Vuestra Majestad no ignora que la Iglesia católica ha iniciado por su parte en estos últimos años el diálogo ecuménico con las otras confesiones cristianas y espera contribuir así eficazmente al progreso de la gran causa de la unión de los cristianos. Se puede pensar que ese clima nuevo ayudará a sobrepasar las situaciones históricas superadas y las ideas preconcebidas, tanto de una parte como de otra, y que favorecerá el acercamiento de las almas y, como feliz consecuencia, la cordialidad de las relaciones entre la Santa Sede y los países nórdicos.

La venida del Soberano de Noruega al Vaticano se nos presenta verdaderamente, dentro de ese contexto, como uno de los "signos de los tiempos" que con tanta perspicacia descubrió Nuestro predecesor inmediato el Papa Juan XXIII, cuya figura inolvidable, Nos lo sabemos, inspira respeto y simpatía en Noruega al igual que en el resto del mundo. Permítanos Vuestra Majestad que Nos le digamos que el paso que ha dado hoy Nos conmueve profundamente. Es para Nos testimonio del interés que Vuestra Majestad tiene por la Iglesia católica y constituye para Nos una garantía de su afecto por Nuestros hijos que viven y trabajan en el territorio del reino.
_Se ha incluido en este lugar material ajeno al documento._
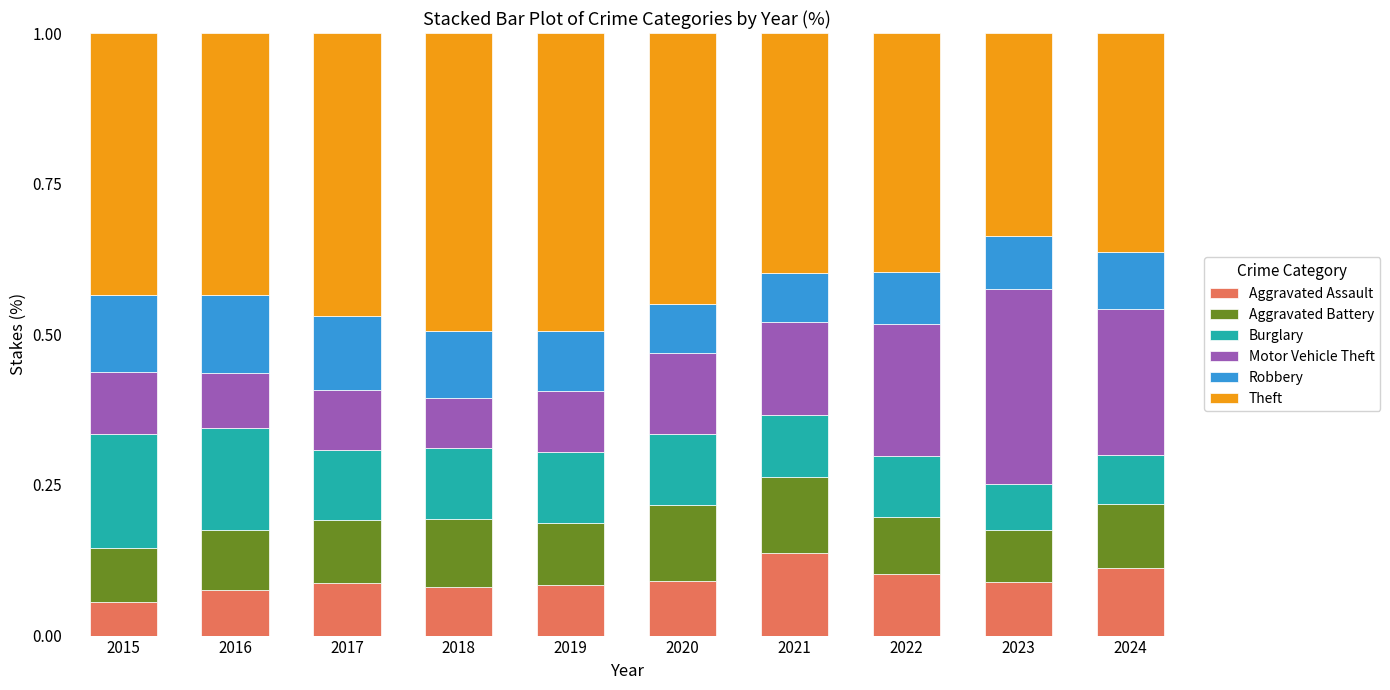

What is the total value across all series at 2017?

1.0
Poco importante por su número, la pequeña comunidad de católicos noruegos cuenta, Nos creemos poder decirlo, con personalidades que honran a su patria por su valor intelectual, por la elevación de sus sentimientos religiosos y morales. Nos agregaremos además que las obras de algunos de ellos – Vuestra Majestad nos permitirá que mencionemos aquí a la gran novelista Sigrid Undset – han superado desde hace tiempo las fronteras del país, para conquistar celebridad mundial y enriquecer así el patrimonio cultural de la humanidad.

Nos podemos asegurar a Vuestra Majestad que los católicos de Noruega desean fervientemente ser buenos hijos de su Patria al mismo tiempo que de la Iglesia. Ellos gozan, Nos lo sabemos, de la mayor libertad para profesar su fe y para ejercer sus actividades, y experimentamos placer en reconocerlo en presencia de Vuestra Majestad. Es un motivo más para mirar con confiado optimismo las relaciones de esta Sede Apostólica con Noruega.

Estos son los sentimientos que Nos animan, mientras Nos deseamos a Vuestra Majestad la más cordial de las bienvenidas a Nuestra Sede e Nos invocamos de todo corazón sobre su Persona, sobre la Familia Real y sobre todo el noble pueblo noruego la abundancia de las bendiciones de Dios Todopoderoso.


*ORe (Buenos Aires), año XVII, n°752 p.4.